[Records from a collection]
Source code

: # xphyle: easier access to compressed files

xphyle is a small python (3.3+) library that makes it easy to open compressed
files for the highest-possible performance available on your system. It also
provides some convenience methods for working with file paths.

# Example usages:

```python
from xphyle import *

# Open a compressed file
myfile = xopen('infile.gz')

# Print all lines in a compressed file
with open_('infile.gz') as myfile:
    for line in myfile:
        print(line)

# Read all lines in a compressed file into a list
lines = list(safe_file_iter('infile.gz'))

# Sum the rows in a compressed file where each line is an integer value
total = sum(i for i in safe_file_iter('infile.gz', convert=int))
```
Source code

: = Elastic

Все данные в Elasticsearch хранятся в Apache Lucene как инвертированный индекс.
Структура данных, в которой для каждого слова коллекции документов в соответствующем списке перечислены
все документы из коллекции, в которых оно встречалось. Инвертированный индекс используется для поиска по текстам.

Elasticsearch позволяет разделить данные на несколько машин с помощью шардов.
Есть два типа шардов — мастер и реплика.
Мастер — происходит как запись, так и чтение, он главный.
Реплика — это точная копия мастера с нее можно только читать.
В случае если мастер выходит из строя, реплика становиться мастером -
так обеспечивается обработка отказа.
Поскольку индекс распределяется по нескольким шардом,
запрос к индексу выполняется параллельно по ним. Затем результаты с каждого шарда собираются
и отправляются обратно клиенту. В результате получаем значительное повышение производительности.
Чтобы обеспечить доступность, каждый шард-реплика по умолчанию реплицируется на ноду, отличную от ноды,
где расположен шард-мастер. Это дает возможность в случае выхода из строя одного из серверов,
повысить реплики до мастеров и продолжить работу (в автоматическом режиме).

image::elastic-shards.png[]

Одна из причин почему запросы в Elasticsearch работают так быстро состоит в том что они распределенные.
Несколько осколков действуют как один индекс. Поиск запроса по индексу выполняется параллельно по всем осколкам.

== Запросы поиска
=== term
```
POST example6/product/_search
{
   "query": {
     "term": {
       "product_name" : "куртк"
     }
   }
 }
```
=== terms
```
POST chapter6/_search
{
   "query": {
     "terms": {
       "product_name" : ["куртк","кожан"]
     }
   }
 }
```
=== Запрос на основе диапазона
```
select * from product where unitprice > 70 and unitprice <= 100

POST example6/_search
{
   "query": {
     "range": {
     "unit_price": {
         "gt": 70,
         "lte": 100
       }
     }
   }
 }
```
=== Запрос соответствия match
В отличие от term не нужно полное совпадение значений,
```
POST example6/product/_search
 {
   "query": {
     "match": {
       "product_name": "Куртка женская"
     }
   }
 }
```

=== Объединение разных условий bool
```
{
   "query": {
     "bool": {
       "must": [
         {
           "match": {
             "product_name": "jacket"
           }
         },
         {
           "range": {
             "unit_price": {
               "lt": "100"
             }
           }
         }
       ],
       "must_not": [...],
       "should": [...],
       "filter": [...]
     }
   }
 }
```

The problem
Copy out, from the data above, each line where the string "индексу" is present.

Final answer
запрос к индексу выполняется параллельно по ним. Затем результаты с каждого шарда собираются
Несколько осколков действуют как один индекс. Поиск запроса по индексу выполняется параллельно по всем осколкам.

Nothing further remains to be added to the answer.